■ TASK BRIEF:
Convert every line of the material below into a Markdown table with the columns "Number" and "Line," one row per line in the original order, and omit blank lines.

--- START INFORMATION PROVIDED ---

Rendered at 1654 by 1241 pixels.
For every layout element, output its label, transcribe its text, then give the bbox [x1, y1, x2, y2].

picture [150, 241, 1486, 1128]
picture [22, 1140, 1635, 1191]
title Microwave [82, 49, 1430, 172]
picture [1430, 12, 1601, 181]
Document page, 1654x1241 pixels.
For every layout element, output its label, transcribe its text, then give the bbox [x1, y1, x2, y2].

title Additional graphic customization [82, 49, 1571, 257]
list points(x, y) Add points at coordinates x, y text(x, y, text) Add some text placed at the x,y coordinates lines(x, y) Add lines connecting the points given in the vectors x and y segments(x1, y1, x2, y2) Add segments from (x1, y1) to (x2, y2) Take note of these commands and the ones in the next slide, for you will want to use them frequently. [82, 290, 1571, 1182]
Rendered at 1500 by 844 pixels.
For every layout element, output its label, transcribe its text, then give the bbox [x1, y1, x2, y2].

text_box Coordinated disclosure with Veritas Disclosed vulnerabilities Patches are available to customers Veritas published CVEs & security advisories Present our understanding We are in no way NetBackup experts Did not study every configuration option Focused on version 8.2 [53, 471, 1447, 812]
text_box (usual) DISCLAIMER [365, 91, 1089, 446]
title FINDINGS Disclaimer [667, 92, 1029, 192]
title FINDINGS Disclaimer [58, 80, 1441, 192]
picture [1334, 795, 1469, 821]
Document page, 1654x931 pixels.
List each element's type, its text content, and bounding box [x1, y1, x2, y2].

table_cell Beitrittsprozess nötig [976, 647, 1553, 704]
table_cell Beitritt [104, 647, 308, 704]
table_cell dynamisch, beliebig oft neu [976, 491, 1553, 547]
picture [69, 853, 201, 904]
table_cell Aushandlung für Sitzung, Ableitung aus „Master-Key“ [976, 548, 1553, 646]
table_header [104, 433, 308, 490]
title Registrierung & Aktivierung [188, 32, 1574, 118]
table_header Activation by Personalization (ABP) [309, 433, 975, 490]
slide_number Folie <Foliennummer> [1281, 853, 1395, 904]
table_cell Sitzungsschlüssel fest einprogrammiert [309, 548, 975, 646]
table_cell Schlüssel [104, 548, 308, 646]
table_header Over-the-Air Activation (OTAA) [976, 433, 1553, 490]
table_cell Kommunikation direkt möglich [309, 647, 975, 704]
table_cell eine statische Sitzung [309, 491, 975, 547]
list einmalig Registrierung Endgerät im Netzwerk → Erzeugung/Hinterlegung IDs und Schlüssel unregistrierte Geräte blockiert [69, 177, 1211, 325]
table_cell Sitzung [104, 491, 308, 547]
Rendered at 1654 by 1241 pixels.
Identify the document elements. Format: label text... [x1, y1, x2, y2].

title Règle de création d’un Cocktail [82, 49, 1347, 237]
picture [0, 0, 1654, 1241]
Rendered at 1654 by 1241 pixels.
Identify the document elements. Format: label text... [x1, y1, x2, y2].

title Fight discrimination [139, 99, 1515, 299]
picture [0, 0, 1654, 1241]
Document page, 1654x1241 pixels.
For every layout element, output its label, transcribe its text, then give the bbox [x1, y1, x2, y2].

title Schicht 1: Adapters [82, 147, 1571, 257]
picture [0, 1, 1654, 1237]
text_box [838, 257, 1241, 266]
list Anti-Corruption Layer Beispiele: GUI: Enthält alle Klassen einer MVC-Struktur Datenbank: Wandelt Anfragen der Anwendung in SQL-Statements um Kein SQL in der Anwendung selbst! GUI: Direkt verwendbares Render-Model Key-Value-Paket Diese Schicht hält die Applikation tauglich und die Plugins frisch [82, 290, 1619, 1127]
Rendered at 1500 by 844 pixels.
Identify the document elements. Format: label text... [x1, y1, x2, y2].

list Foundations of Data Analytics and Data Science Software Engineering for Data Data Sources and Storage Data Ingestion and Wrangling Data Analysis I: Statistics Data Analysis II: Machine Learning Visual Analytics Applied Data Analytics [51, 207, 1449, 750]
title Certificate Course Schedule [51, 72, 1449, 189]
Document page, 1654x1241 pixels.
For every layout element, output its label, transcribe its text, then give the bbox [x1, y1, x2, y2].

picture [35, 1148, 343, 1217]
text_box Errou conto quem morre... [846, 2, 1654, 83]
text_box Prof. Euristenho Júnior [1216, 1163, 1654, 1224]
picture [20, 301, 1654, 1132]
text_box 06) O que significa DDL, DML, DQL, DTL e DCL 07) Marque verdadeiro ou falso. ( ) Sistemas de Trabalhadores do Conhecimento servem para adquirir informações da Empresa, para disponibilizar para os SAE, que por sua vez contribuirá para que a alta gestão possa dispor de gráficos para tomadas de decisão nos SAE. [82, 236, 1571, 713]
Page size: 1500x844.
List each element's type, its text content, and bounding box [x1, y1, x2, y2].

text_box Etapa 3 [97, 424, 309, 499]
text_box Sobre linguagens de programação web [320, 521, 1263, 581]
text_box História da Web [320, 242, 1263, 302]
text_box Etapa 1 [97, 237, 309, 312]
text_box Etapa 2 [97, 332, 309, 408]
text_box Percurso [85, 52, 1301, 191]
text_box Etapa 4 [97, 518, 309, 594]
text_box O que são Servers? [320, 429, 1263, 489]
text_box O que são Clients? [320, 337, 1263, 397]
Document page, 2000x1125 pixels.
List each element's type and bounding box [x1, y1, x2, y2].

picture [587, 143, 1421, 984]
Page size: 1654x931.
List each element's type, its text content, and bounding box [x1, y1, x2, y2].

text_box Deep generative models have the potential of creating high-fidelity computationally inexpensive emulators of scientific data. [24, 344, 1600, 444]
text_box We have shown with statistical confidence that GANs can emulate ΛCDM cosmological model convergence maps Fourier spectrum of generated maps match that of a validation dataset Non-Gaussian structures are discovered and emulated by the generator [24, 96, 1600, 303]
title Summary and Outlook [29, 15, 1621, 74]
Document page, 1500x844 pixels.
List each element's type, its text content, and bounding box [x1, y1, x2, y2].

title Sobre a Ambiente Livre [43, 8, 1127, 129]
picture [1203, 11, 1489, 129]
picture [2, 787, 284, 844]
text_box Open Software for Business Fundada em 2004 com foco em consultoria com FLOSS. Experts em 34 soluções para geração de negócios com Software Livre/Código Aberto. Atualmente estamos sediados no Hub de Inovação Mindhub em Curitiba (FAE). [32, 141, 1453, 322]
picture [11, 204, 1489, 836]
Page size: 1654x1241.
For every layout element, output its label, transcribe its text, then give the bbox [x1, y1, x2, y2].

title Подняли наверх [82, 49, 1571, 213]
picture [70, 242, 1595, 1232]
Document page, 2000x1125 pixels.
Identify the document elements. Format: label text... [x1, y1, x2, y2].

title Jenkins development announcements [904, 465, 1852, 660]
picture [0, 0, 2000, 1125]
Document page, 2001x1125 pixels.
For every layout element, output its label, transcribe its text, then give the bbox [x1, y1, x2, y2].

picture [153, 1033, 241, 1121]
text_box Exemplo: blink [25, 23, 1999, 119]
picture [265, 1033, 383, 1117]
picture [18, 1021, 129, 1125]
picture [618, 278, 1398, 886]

--- END INFORMATION PROVIDED ---

■ COMPLETE ANSWER:
| Number | Line |
|---|---|
| 1 | Rendered at 1654 by 1241 pixels. |
| 2 | For every layout element, output its label, transcribe its text, then give the bbox [x1, y1, x2, y2]. |
| 3 | picture [150, 241, 1486, 1128] |
| 4 | picture [22, 1140, 1635, 1191] |
| 5 | title Microwave [82, 49, 1430, 172] |
| 6 | picture [1430, 12, 1601, 181] |
| 7 | Document page, 1654x1241 pixels. |
| 8 | For every layout element, output its label, transcribe its text, then give the bbox [x1, y1, x2, y2]. |
| 9 | title Additional graphic customization [82, 49, 1571, 257] |
| 10 | list points(x, y) Add points at coordinates x, y text(x, y, text) Add some text placed at the x,y coordinates lines(x, y) Add lines connecting the points given in the vectors x and y segments(x1, y1, x2, y2) Add segments from (x1, y1) to (x2, y2) Take note of these commands and the ones in the next slide, for you will want to use them frequently. [82, 290, 1571, 1182] |
| 11 | Rendered at 1500 by 844 pixels. |
| 12 | For every layout element, output its label, transcribe its text, then give the bbox [x1, y1, x2, y2]. |
| 13 | text_box Coordinated disclosure with Veritas Disclosed vulnerabilities Patches are available to customers Veritas published CVEs & security advisories Present our understanding We are in no way NetBackup experts Did not study every configuration option Focused on version 8.2 [53, 471, 1447, 812] |
| 14 | text_box (usual) DISCLAIMER [365, 91, 1089, 446] |
| 15 | title FINDINGS Disclaimer [667, 92, 1029, 192] |
| 16 | title FINDINGS Disclaimer [58, 80, 1441, 192] |
| 17 | picture [1334, 795, 1469, 821] |
| 18 | Document page, 1654x931 pixels. |
| 19 | List each element's type, its text content, and bounding box [x1, y1, x2, y2]. |
| 20 | table_cell Beitrittsprozess nötig [976, 647, 1553, 704] |
| 21 | table_cell Beitritt [104, 647, 308, 704] |
| 22 | table_cell dynamisch, beliebig oft neu [976, 491, 1553, 547] |
| 23 | picture [69, 853, 201, 904] |
| 24 | table_cell Aushandlung für Sitzung, Ableitung aus „Master-Key“ [976, 548, 1553, 646] |
| 25 | table_header [104, 433, 308, 490] |
| 26 | title Registrierung & Aktivierung [188, 32, 1574, 118] |
| 27 | table_header Activation by Personalization (ABP) [309, 433, 975, 490] |
| 28 | slide_number Folie <Foliennummer> [1281, 853, 1395, 904] |
| 29 | table_cell Sitzungsschlüssel fest einprogrammiert [309, 548, 975, 646] |
| 30 | table_cell Schlüssel [104, 548, 308, 646] |
| 31 | table_header Over-the-Air Activation (OTAA) [976, 433, 1553, 490] |
| 32 | table_cell Kommunikation direkt möglich [309, 647, 975, 704] |
| 33 | table_cell eine statische Sitzung [309, 491, 975, 547] |
| 34 | list einmalig Registrierung Endgerät im Netzwerk → Erzeugung/Hinterlegung IDs und Schlüssel unregistrierte Geräte blockiert [69, 177, 1211, 325] |
| 35 | table_cell Sitzung [104, 491, 308, 547] |
| 36 | Rendered at 1654 by 1241 pixels. |
| 37 | Identify the document elements. Format: label text... [x1, y1, x2, y2]. |
| 38 | title Règle de création d’un Cocktail [82, 49, 1347, 237] |
| 39 | picture [0, 0, 1654, 1241] |
| 40 | Rendered at 1654 by 1241 pixels. |
| 41 | Identify the document elements. Format: label text... [x1, y1, x2, y2]. |
| 42 | title Fight discrimination [139, 99, 1515, 299] |
| 43 | picture [0, 0, 1654, 1241] |
| 44 | Document page, 1654x1241 pixels. |
| 45 | For every layout element, output its label, transcribe its text, then give the bbox [x1, y1, x2, y2]. |
| 46 | title Schicht 1: Adapters [82, 147, 1571, 257] |
| 47 | picture [0, 1, 1654, 1237] |
| 48 | text_box [838, 257, 1241, 266] |
| 49 | list Anti-Corruption Layer Beispiele: GUI: Enthält alle Klassen einer MVC-Struktur Datenbank: Wandelt Anfragen der Anwendung in SQL-Statements um Kein SQL in der Anwendung selbst! GUI: Direkt verwendbares Render-Model Key-Value-Paket Diese Schicht hält die Applikation tauglich und die Plugins frisch [82, 290, 1619, 1127] |
| 50 | Rendered at 1500 by 844 pixels. |
| 51 | Identify the document elements. Format: label text... [x1, y1, x2, y2]. |
| 52 | list Foundations of Data Analytics and Data Science Software Engineering for Data Data Sources and Storage Data Ingestion and Wrangling Data Analysis I: Statistics Data Analysis II: Machine Learning Visual Analytics Applied Data Analytics [51, 207, 1449, 750] |
| 53 | title Certificate Course Schedule [51, 72, 1449, 189] |
| 54 | Document page, 1654x1241 pixels. |
| 55 | For every layout element, output its label, transcribe its text, then give the bbox [x1, y1, x2, y2]. |
| 56 | picture [35, 1148, 343, 1217] |
| 57 | text_box Errou conto quem morre... [846, 2, 1654, 83] |
| 58 | text_box Prof. Euristenho Júnior [1216, 1163, 1654, 1224] |
| 59 | picture [20, 301, 1654, 1132] |
| 60 | text_box 06) O que significa DDL, DML, DQL, DTL e DCL 07) Marque verdadeiro ou falso. ( ) Sistemas de Trabalhadores do Conhecimento servem para adquirir informações da Empresa, para disponibilizar para os SAE, que por sua vez contribuirá para que a alta gestão possa dispor de gráficos para tomadas de decisão nos SAE. [82, 236, 1571, 713] |
| 61 | Page size: 1500x844. |
| 62 | List each element's type, its text content, and bounding box [x1, y1, x2, y2]. |
| 63 | text_box Etapa 3 [97, 424, 309, 499] |
| 64 | text_box Sobre linguagens de programação web [320, 521, 1263, 581] |
| 65 | text_box História da Web [320, 242, 1263, 302] |
| 66 | text_box Etapa 1 [97, 237, 309, 312] |
| 67 | text_box Etapa 2 [97, 332, 309, 408] |
| 68 | text_box Percurso [85, 52, 1301, 191] |
| 69 | text_box Etapa 4 [97, 518, 309, 594] |
| 70 | text_box O que são Servers? [320, 429, 1263, 489] |
| 71 | text_box O que são Clients? [320, 337, 1263, 397] |
| 72 | Document page, 2000x1125 pixels. |
| 73 | List each element's type and bounding box [x1, y1, x2, y2]. |
| 74 | picture [587, 143, 1421, 984] |
| 75 | Page size: 1654x931. |
| 76 | List each element's type, its text content, and bounding box [x1, y1, x2, y2]. |
| 77 | text_box Deep generative models have the potential of creating high-fidelity computationally inexpensive emulators of scientific data. [24, 344, 1600, 444] |
| 78 | text_box We have shown with statistical confidence that GANs can emulate ΛCDM cosmological model convergence maps Fourier spectrum of generated maps match that of a validation dataset Non-Gaussian structures are discovered and emulated by the generator [24, 96, 1600, 303] |
| 79 | title Summary and Outlook [29, 15, 1621, 74] |
| 80 | Document page, 1500x844 pixels. |
| 81 | List each element's type, its text content, and bounding box [x1, y1, x2, y2]. |
| 82 | title Sobre a Ambiente Livre [43, 8, 1127, 129] |
| 83 | picture [1203, 11, 1489, 129] |
| 84 | picture [2, 787, 284, 844] |
| 85 | text_box Open Software for Business Fundada em 2004 com foco em consultoria com FLOSS. Experts em 34 soluções para geração de negócios com Software Livre/Código Aberto. Atualmente estamos sediados no Hub de Inovação Mindhub em Curitiba (FAE). [32, 141, 1453, 322] |
| 86 | picture [11, 204, 1489, 836] |
| 87 | Page size: 1654x1241. |
| 88 | For every layout element, output its label, transcribe its text, then give the bbox [x1, y1, x2, y2]. |
| 89 | title Подняли наверх [82, 49, 1571, 213] |
| 90 | picture [70, 242, 1595, 1232] |
| 91 | Document page, 2000x1125 pixels. |
| 92 | Identify the document elements. Format: label text... [x1, y1, x2, y2]. |
| 93 | title Jenkins development announcements [904, 465, 1852, 660] |
| 94 | picture [0, 0, 2000, 1125] |
| 95 | Document page, 2001x1125 pixels. |
| 96 | For every layout element, output its label, transcribe its text, then give the bbox [x1, y1, x2, y2]. |
| 97 | picture [153, 1033, 241, 1121] |
| 98 | text_box Exemplo: blink [25, 23, 1999, 119] |
| 99 | picture [265, 1033, 383, 1117] |
| 100 | picture [18, 1021, 129, 1125] |
| 101 | picture [618, 278, 1398, 886] |